(RECORDS TO USE Opens)

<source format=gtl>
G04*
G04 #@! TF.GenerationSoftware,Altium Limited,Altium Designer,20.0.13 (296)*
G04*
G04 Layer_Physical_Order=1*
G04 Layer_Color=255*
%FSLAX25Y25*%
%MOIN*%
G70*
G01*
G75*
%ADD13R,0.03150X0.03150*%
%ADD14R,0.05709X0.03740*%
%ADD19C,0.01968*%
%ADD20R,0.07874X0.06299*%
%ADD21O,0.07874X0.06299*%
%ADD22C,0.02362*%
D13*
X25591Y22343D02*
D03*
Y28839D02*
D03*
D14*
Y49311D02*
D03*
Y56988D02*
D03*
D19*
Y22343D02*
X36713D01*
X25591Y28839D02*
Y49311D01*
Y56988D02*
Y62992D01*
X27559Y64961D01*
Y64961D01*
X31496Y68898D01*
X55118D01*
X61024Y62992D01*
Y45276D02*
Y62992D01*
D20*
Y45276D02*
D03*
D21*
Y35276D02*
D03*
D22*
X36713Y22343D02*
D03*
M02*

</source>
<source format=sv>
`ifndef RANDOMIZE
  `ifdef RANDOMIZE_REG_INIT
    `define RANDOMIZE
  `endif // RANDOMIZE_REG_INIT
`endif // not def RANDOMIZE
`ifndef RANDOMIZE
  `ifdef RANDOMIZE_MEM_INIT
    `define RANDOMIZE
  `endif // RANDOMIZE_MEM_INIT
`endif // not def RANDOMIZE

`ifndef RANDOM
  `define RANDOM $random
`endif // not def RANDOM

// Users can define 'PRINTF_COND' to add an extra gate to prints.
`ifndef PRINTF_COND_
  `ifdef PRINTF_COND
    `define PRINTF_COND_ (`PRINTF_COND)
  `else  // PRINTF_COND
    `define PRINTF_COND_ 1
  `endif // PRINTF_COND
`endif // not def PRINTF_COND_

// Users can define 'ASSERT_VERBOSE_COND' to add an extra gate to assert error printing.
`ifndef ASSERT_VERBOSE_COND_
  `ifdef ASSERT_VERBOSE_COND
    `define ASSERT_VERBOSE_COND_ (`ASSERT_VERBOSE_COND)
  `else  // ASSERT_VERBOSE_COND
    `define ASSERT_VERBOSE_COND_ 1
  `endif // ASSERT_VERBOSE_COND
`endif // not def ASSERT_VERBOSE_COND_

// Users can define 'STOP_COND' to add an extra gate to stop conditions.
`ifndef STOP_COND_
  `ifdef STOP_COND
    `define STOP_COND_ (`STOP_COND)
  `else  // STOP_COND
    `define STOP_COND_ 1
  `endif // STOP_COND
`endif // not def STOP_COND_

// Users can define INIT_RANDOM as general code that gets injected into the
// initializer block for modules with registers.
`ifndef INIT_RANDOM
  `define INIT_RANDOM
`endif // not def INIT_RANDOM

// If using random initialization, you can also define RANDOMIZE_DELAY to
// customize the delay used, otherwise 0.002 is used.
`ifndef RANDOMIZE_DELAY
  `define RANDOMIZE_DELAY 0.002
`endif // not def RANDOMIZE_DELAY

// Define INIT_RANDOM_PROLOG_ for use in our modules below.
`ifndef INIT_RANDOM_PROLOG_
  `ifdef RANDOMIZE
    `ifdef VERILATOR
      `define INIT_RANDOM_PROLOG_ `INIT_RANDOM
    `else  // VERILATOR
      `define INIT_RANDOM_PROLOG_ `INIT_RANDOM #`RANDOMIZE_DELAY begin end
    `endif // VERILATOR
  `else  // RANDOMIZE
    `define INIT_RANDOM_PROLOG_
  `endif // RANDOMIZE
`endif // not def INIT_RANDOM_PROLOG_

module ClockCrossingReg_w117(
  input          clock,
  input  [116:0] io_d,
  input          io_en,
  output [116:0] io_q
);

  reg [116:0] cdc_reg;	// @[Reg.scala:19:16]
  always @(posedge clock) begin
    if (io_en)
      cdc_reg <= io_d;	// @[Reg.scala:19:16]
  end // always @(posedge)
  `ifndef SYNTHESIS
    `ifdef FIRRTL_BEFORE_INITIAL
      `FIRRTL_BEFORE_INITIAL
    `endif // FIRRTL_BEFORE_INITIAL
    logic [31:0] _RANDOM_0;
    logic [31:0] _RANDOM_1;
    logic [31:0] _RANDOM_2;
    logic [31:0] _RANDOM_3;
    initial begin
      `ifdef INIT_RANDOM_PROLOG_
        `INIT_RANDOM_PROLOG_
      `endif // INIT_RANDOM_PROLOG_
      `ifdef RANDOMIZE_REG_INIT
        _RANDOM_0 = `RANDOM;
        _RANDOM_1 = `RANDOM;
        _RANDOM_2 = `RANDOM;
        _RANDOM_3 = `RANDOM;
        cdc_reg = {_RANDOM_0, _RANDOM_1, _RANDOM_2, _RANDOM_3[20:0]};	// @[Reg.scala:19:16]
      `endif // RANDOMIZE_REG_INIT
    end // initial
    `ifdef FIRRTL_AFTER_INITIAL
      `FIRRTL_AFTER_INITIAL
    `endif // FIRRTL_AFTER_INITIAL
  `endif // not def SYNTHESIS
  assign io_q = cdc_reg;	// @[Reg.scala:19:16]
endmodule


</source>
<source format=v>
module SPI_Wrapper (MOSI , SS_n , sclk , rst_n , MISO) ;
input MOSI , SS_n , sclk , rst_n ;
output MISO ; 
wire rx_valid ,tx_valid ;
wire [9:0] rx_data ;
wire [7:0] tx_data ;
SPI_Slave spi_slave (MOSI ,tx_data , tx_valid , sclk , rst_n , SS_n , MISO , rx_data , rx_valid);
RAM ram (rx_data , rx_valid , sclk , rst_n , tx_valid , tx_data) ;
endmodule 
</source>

(RECORDS TO USE Closes)

Please print out every record exactly as it is written.

<source format=gtl>
G04*
G04 #@! TF.GenerationSoftware,Altium Limited,Altium Designer,20.0.13 (296)*
G04*
G04 Layer_Physical_Order=1*
G04 Layer_Color=255*
%FSLAX25Y25*%
%MOIN*%
G70*
G01*
G75*
%ADD13R,0.03150X0.03150*%
%ADD14R,0.05709X0.03740*%
%ADD19C,0.01968*%
%ADD20R,0.07874X0.06299*%
%ADD21O,0.07874X0.06299*%
%ADD22C,0.02362*%
D13*
X25591Y22343D02*
D03*
Y28839D02*
D03*
D14*
Y49311D02*
D03*
Y56988D02*
D03*
D19*
Y22343D02*
X36713D01*
X25591Y28839D02*
Y49311D01*
Y56988D02*
Y62992D01*
X27559Y64961D01*
Y64961D01*
X31496Y68898D01*
X55118D01*
X61024Y62992D01*
Y45276D02*
Y62992D01*
D20*
Y45276D02*
D03*
D21*
Y35276D02*
D03*
D22*
X36713Y22343D02*
D03*
M02*

</source>
<source format=sv>
`ifndef RANDOMIZE
  `ifdef RANDOMIZE_REG_INIT
    `define RANDOMIZE
  `endif // RANDOMIZE_REG_INIT
`endif // not def RANDOMIZE
`ifndef RANDOMIZE
  `ifdef RANDOMIZE_MEM_INIT
    `define RANDOMIZE
  `endif // RANDOMIZE_MEM_INIT
`endif // not def RANDOMIZE

`ifndef RANDOM
  `define RANDOM $random
`endif // not def RANDOM

// Users can define 'PRINTF_COND' to add an extra gate to prints.
`ifndef PRINTF_COND_
  `ifdef PRINTF_COND
    `define PRINTF_COND_ (`PRINTF_COND)
  `else  // PRINTF_COND
    `define PRINTF_COND_ 1
  `endif // PRINTF_COND
`endif // not def PRINTF_COND_

// Users can define 'ASSERT_VERBOSE_COND' to add an extra gate to assert error printing.
`ifndef ASSERT_VERBOSE_COND_
  `ifdef ASSERT_VERBOSE_COND
    `define ASSERT_VERBOSE_COND_ (`ASSERT_VERBOSE_COND)
  `else  // ASSERT_VERBOSE_COND
    `define ASSERT_VERBOSE_COND_ 1
  `endif // ASSERT_VERBOSE_COND
`endif // not def ASSERT_VERBOSE_COND_

// Users can define 'STOP_COND' to add an extra gate to stop conditions.
`ifndef STOP_COND_
  `ifdef STOP_COND
    `define STOP_COND_ (`STOP_COND)
  `else  // STOP_COND
    `define STOP_COND_ 1
  `endif // STOP_COND
`endif // not def STOP_COND_

// Users can define INIT_RANDOM as general code that gets injected into the
// initializer block for modules with registers.
`ifndef INIT_RANDOM
  `define INIT_RANDOM
`endif // not def INIT_RANDOM

// If using random initialization, you can also define RANDOMIZE_DELAY to
// customize the delay used, otherwise 0.002 is used.
`ifndef RANDOMIZE_DELAY
  `define RANDOMIZE_DELAY 0.002
`endif // not def RANDOMIZE_DELAY

// Define INIT_RANDOM_PROLOG_ for use in our modules below.
`ifndef INIT_RANDOM_PROLOG_
  `ifdef RANDOMIZE
    `ifdef VERILATOR
      `define INIT_RANDOM_PROLOG_ `INIT_RANDOM
    `else  // VERILATOR
      `define INIT_RANDOM_PROLOG_ `INIT_RANDOM #`RANDOMIZE_DELAY begin end
    `endif // VERILATOR
  `else  // RANDOMIZE
    `define INIT_RANDOM_PROLOG_
  `endif // RANDOMIZE
`endif // not def INIT_RANDOM_PROLOG_

module ClockCrossingReg_w117(
  input          clock,
  input  [116:0] io_d,
  input          io_en,
  output [116:0] io_q
);

  reg [116:0] cdc_reg;	// @[Reg.scala:19:16]
  always @(posedge clock) begin
    if (io_en)
      cdc_reg <= io_d;	// @[Reg.scala:19:16]
  end // always @(posedge)
  `ifndef SYNTHESIS
    `ifdef FIRRTL_BEFORE_INITIAL
      `FIRRTL_BEFORE_INITIAL
    `endif // FIRRTL_BEFORE_INITIAL
    logic [31:0] _RANDOM_0;
    logic [31:0] _RANDOM_1;
    logic [31:0] _RANDOM_2;
    logic [31:0] _RANDOM_3;
    initial begin
      `ifdef INIT_RANDOM_PROLOG_
        `INIT_RANDOM_PROLOG_
      `endif // INIT_RANDOM_PROLOG_
      `ifdef RANDOMIZE_REG_INIT
        _RANDOM_0 = `RANDOM;
        _RANDOM_1 = `RANDOM;
        _RANDOM_2 = `RANDOM;
        _RANDOM_3 = `RANDOM;
        cdc_reg = {_RANDOM_0, _RANDOM_1, _RANDOM_2, _RANDOM_3[20:0]};	// @[Reg.scala:19:16]
      `endif // RANDOMIZE_REG_INIT
    end // initial
    `ifdef FIRRTL_AFTER_INITIAL
      `FIRRTL_AFTER_INITIAL
    `endif // FIRRTL_AFTER_INITIAL
  `endif // not def SYNTHESIS
  assign io_q = cdc_reg;	// @[Reg.scala:19:16]
endmodule


</source>
<source format=v>
module SPI_Wrapper (MOSI , SS_n , sclk , rst_n , MISO) ;
input MOSI , SS_n , sclk , rst_n ;
output MISO ; 
wire rx_valid ,tx_valid ;
wire [9:0] rx_data ;
wire [7:0] tx_data ;
SPI_Slave spi_slave (MOSI ,tx_data , tx_valid , sclk , rst_n , SS_n , MISO , rx_data , rx_valid);
RAM ram (rx_data , rx_valid , sclk , rst_n , tx_valid , tx_data) ;
endmodule 
</source>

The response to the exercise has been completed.